It was a quarter of recovery for the worst performing companies during August’s reporting season. With long beaten down sectors like Consumer Discretionary, Financials and Energy leading the market, and the Model Portfolio upwards. There were consistently strong returns and few major detractors in another difficult period for markets. Yet, after a strong start to the financial year, the bond proxies weakened in September, likely the result of profit taking and a general preference to move more capital into lower risk investments following a weaker Australian GDP result. This has since been reversed as volatility increased in October.
AMP Ltd (AMP) was one of the standouts for September, with the new-CEO closing out the retail portion of the recent capital raising adding $134m to the wealth management conglomerates balance sheet. Yet it was a combination of good news from the groups AMP Capital business and a hard line in the banks negotiations with aligned advisers that supported the share price. AMP Capital head, Adam Tindall, reported assets under management at the group had ballooned to over $200bn as the global demand for real assets like infrastructure, airports and electricity grids shows no signs of slowing. AMP Capital is highly regarded and trusted in this sector. This follows the division contributing 35% to earnings for the financial year and recording a five year growth rate of 16%. The company remains well positioned as the global ‘search for yield’ continues with institutions and pension funds not willing to lock away capital in negatively yielding bonds.
Boral Ltd (BLD): In a similar vein to AMP, BLD recovered strongly during the quarter, quickly making up the losses following management’s lowering of growth expectations in 2020. The company presented to shareholders and brokers in the US, reporting better than expected supply of fly ash with both prices and margins forecast to improve in 2020. The company also suggested volumes in their US windows and trimming products are improving as the consumer rebound sees an improving outlook for the residential property market. This was also reflected in building approvals spiking 7.7% in August, following an 8.4% gain in July, well above expectations of closer to 3%.
Santos Ltd (STO): STO was a direct beneficiary of the attacks on the Saudi Arabian oil production facilities. However, any rally is likely to be short-lived as OPEC increase supply and it has become evident that the damage was not as substantial as initially reported. The major driver of STO’s profit and share price in the years to come, now that the debt problems have been removed, will be the trajectory of the oil price. The biggest driver of the oil price is generally the level of global trade and economic activity, both of which are showing signs of slowing due to the US-China trade impasse.
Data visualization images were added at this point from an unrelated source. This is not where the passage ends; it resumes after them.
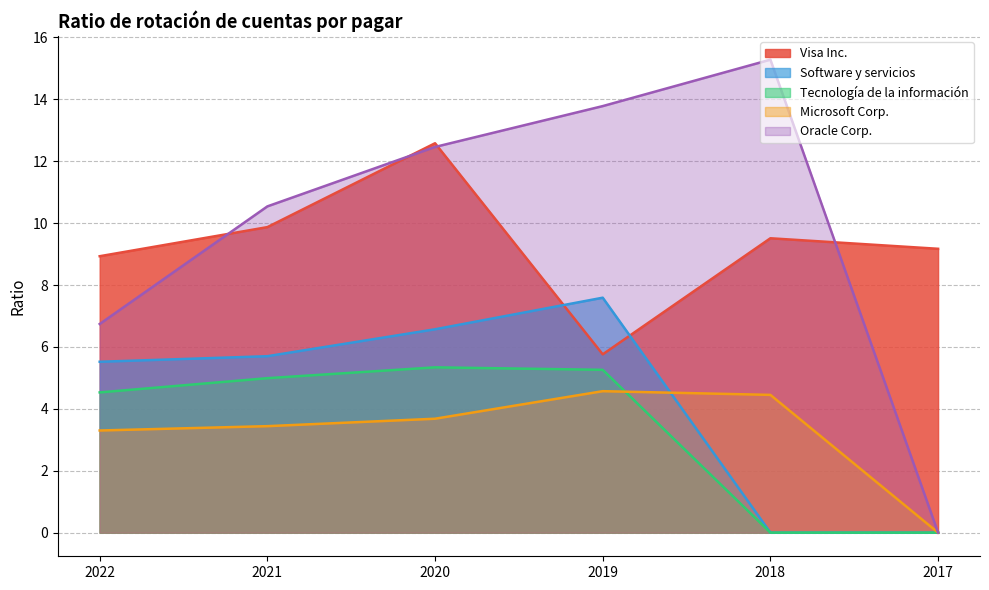

At 2017, list the series in order from smallest to largest.

Software y servicios, Tecnología de la información, Microsoft Corp., Oracle Corp., Visa Inc.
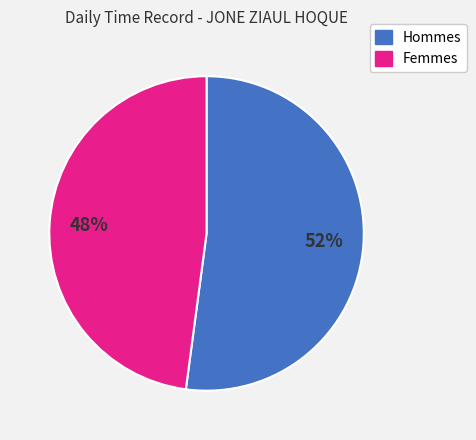

To the nearest percent, what is the average slice percentage?

50%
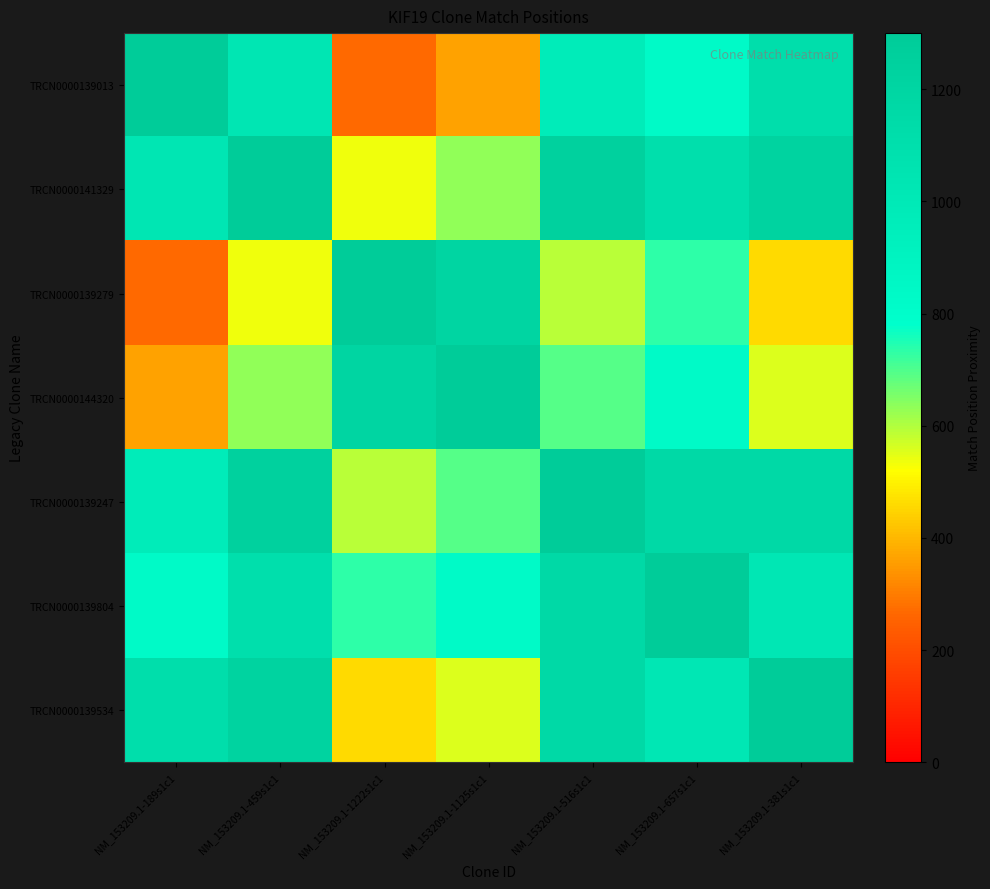

Reading left to right, list all the values displayed in this chart.

TRCN0000139013: NM_153209.1-189s1c1=1300	NM_153209.1-459s1c1=1030	NM_153209.1-1222s1c1=267	NM_153209.1-1125s1c1=364	NM_153209.1-516s1c1=973	NM_153209.1-657s1c1=832	NM_153209.1-381s1c1=1108
TRCN0000141329: NM_153209.1-189s1c1=1030	NM_153209.1-459s1c1=1300	NM_153209.1-1222s1c1=537	NM_153209.1-1125s1c1=634	NM_153209.1-516s1c1=1243	NM_153209.1-657s1c1=1102	NM_153209.1-381s1c1=1222
TRCN0000139279: NM_153209.1-189s1c1=267	NM_153209.1-459s1c1=537	NM_153209.1-1222s1c1=1300	NM_153209.1-1125s1c1=1203	NM_153209.1-516s1c1=594	NM_153209.1-657s1c1=735	NM_153209.1-381s1c1=459
TRCN0000144320: NM_153209.1-189s1c1=364	NM_153209.1-459s1c1=634	NM_153209.1-1222s1c1=1203	NM_153209.1-1125s1c1=1300	NM_153209.1-516s1c1=691	NM_153209.1-657s1c1=832	NM_153209.1-381s1c1=556
TRCN0000139247: NM_153209.1-189s1c1=973	NM_153209.1-459s1c1=1243	NM_153209.1-1222s1c1=594	NM_153209.1-1125s1c1=691	NM_153209.1-516s1c1=1300	NM_153209.1-657s1c1=1159	NM_153209.1-381s1c1=1165
TRCN0000139804: NM_153209.1-189s1c1=832	NM_153209.1-459s1c1=1102	NM_153209.1-1222s1c1=735	NM_153209.1-1125s1c1=832	NM_153209.1-516s1c1=1159	NM_153209.1-657s1c1=1300	NM_153209.1-381s1c1=1024
TRCN0000139534: NM_153209.1-189s1c1=1108	NM_153209.1-459s1c1=1222	NM_153209.1-1222s1c1=459	NM_153209.1-1125s1c1=556	NM_153209.1-516s1c1=1165	NM_153209.1-657s1c1=1024	NM_153209.1-381s1c1=1300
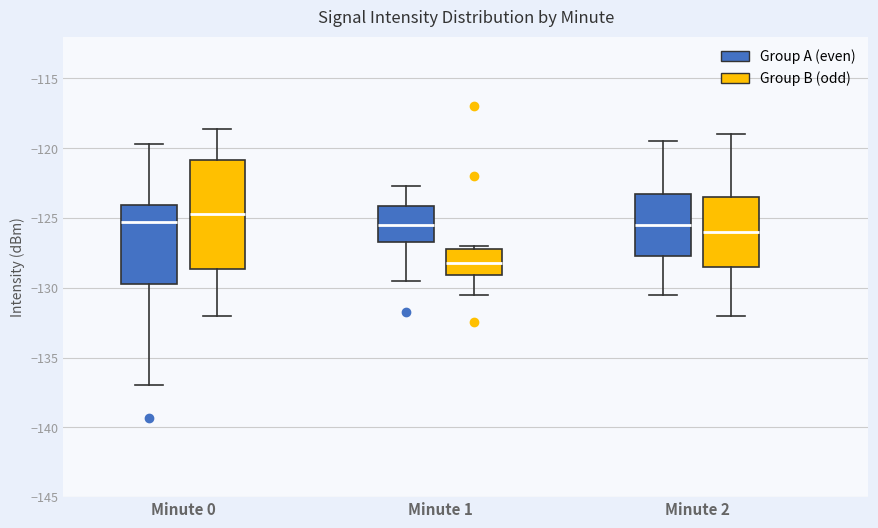

Reading left to right, transcribe this box plot: for each box, give where its median line is, the range the box spans, and where its two whiskers end, as read against the y-axis. The values are not printed on the chart, so give them approximately, as read against the axis.

Minute 0 (Group A (even)): median -125.5, box -129.5 to -124.0, whiskers -137.0 to -119.5
Minute 0 (Group B (odd)): median -124.5, box -128.5 to -121.0, whiskers -132.0 to -118.5
Minute 1 (Group A (even)): median -125.5, box -126.5 to -124.0, whiskers -129.5 to -122.5
Minute 1 (Group B (odd)): median -128.0, box -129.0 to -127.0, whiskers -130.5 to -127.0 (just above the box's upper edge)
Minute 2 (Group A (even)): median -125.5, box -127.5 to -123.0, whiskers -130.5 to -119.5
Minute 2 (Group B (odd)): median -126.0, box -128.5 to -123.5, whiskers -132.0 to -119.0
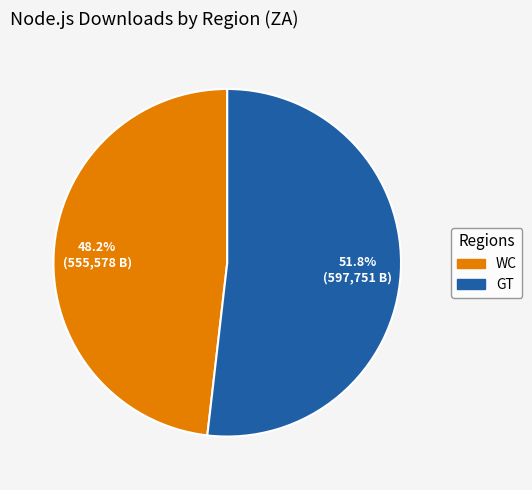

What percentage is the GT slice, to the nearest percent?

52%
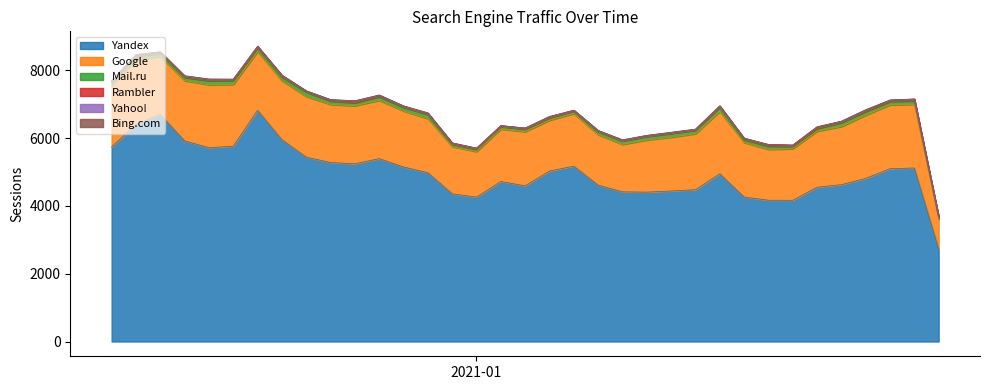

The Yahoo! series shows 5 at 15. True or false?

True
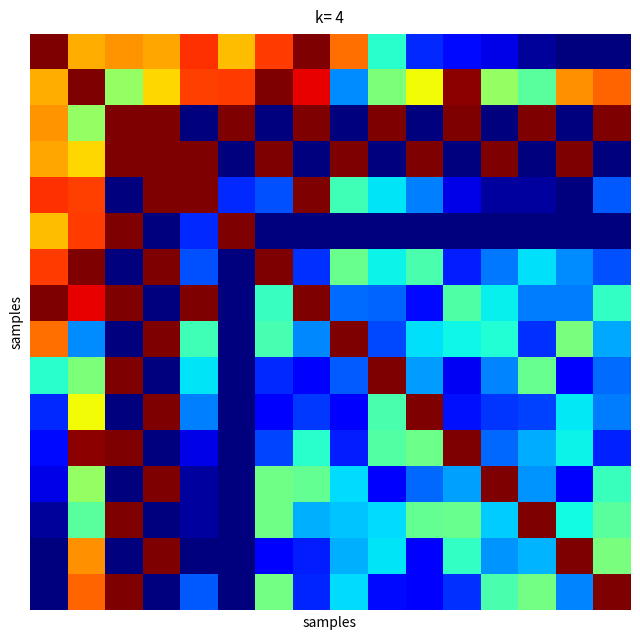

At which category is the sum across all series the highest?

1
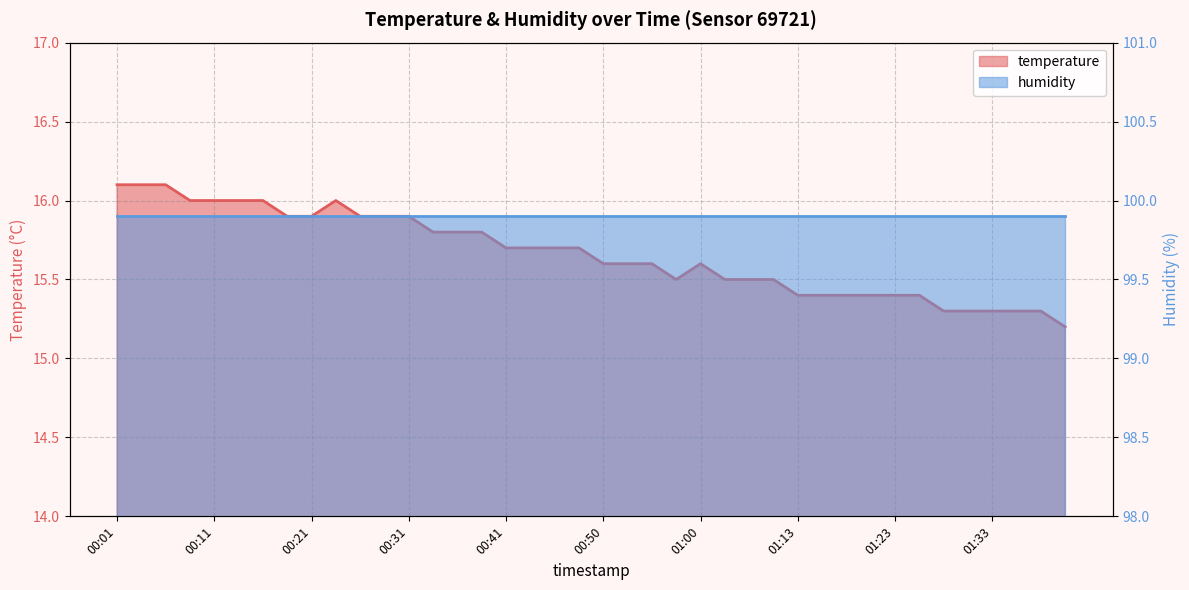

What is the average value?

15.7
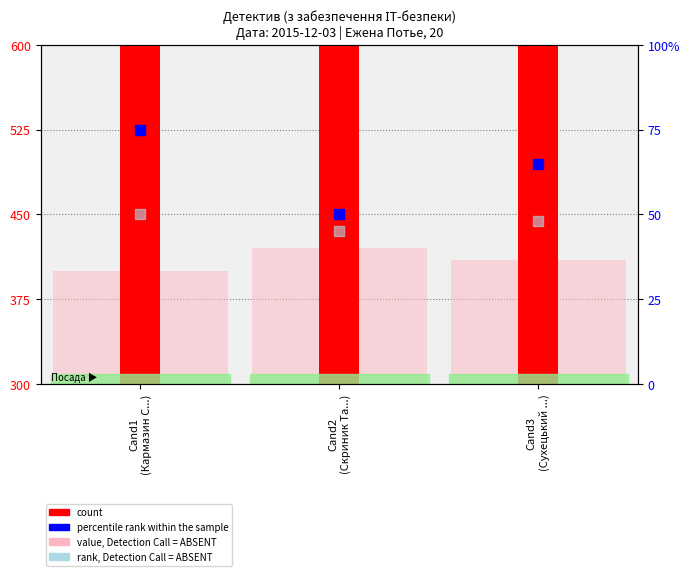

Which series has the largest total across all categories?

count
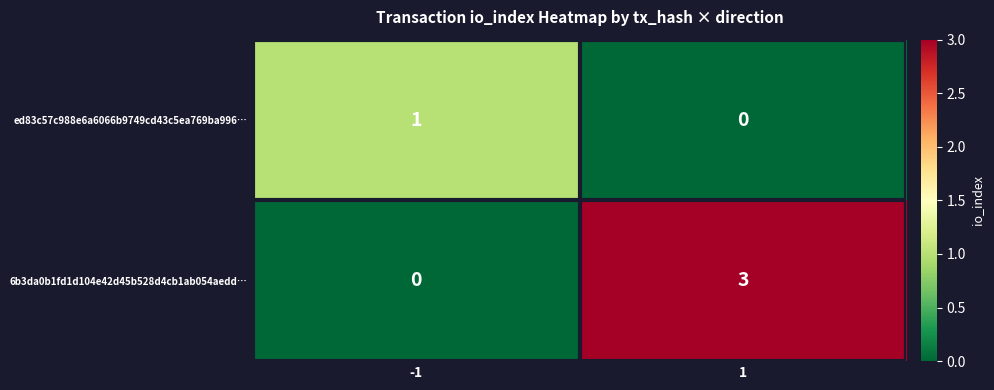

What is the maximum value shown in the chart?

3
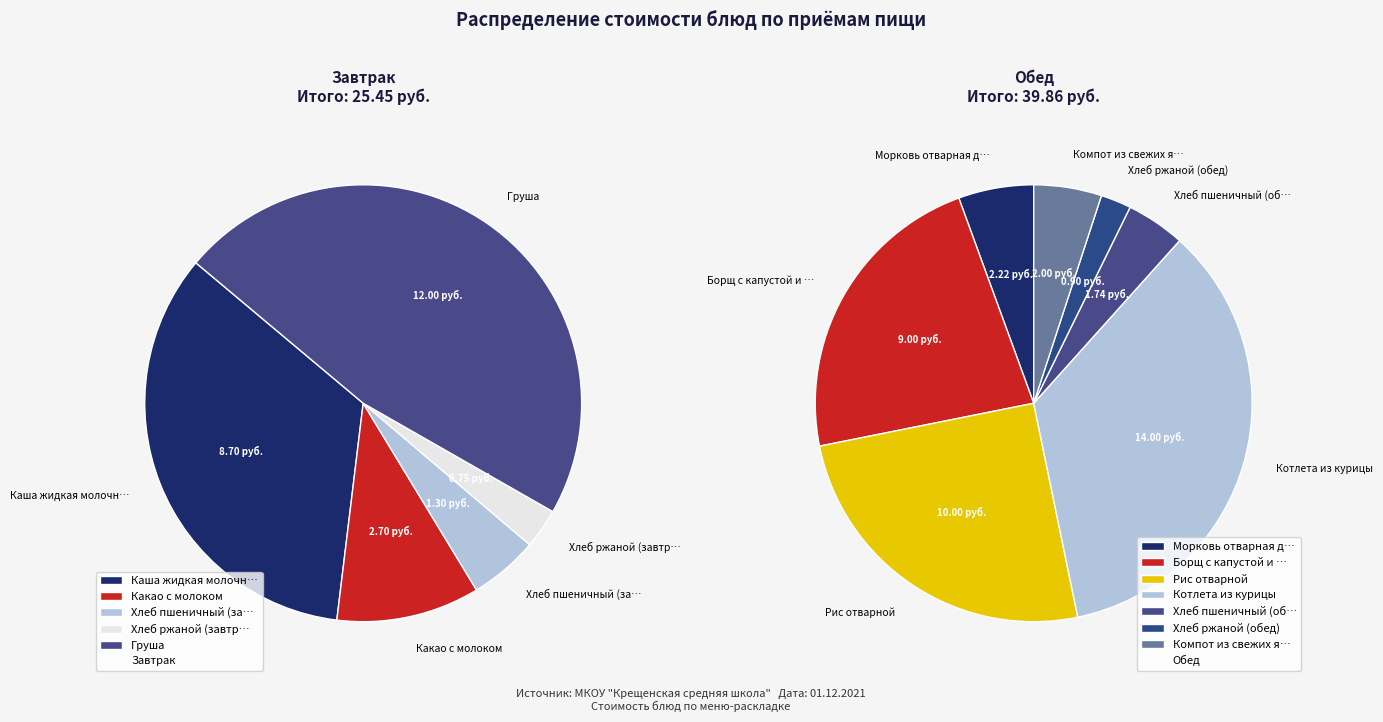

To the nearest percent, what is the average slice percentage?

8%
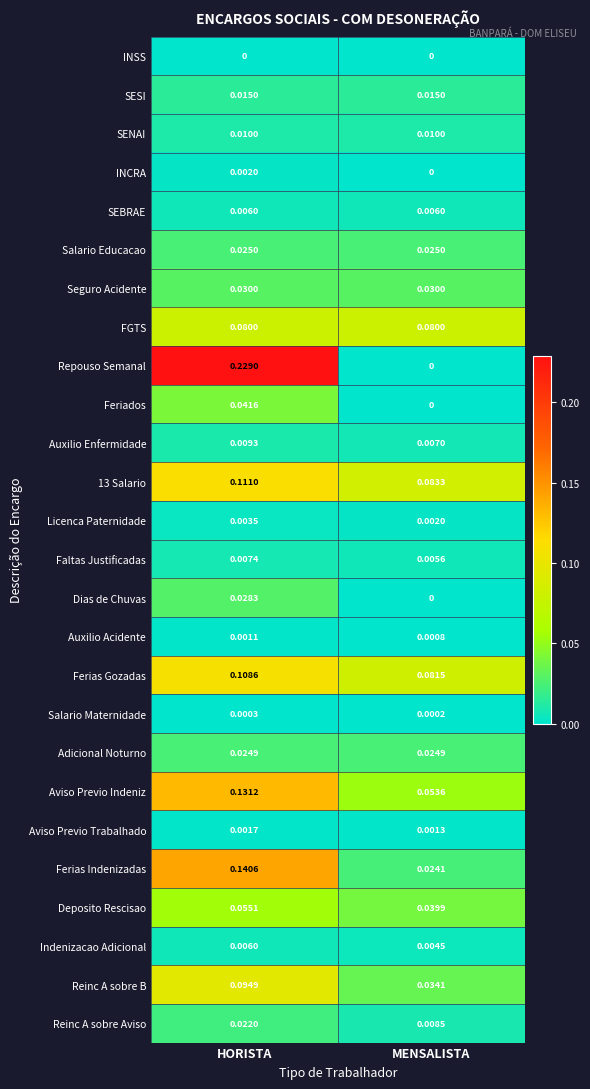

At which label does Repouso Semanal reach its peak?

HORISTA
When combined with increasing pressure on Government’s to take action on climate change, there is no doubt that oil will become increasingly volatile and remain as cyclical as ever.
Orbis Global Equity Fund (ETL0463AU): After an extended period of underperformance, Orbis showed signs of improving, adding 2% for the month of September. The firms strategy has always been about buying companies that are unloved, or the contrarian view to the rest of the ‘market’. This is often confused as being ‘deep value’ or oversold assets, but rather expands to include misunderstood or ignored companies. As highlighted previously, transport consolidator XPO Logistics, which had been subject to a short selling attack, has begun to recover after expanding their service offering into warehousing and logistics for the likes of JD Sports. This is an increasing important sector for consumer facing businesses seeking to improve cost and delivery efficiencies. The largest holding in NetEase, which is a Chinese IT business offering massive multiplayer only games also recover strongly after some weakness in August. Finally, Nasper’s whose largest investment is a 30% stake in Tencent, rallied strongly following the demerger of its investment business. The holding in Tencent had traditionally traded at a substantial discount but it’s separation into a separate entity has seen this almost completely removed, rewarding patient shareholders.
Antipodes Global Fund (IOF0045AU): Along with Orbis, Antipodes experienced a difficult 2018-19 financial year, but for differing reasons. Antipodes is a long-short strategy, that allows the portfolio managers to both buy and sell short individual companies. Through this flexibility they can substantially reduce the level of exposure to global sharemarkets and do so regularly. The managers do this because they are seeking to generate a positive return in all environments, not simply to match the more volatile benchmark index. In the case of Antipodes, management reduces the market exposure to just 50% during December 2018 and only slowing increased it in the 10 months that have followed, missing out on the strong, albeit difficult to justify returns. The fund recovered strongly in September due to a large holding in Samsung Electronics, which benefitted as semi-conductor sales improved once again and Pharmaceutical producer Roche Holdings, which benefitted from a move back into defensive companies following further monetary stimulus announcements.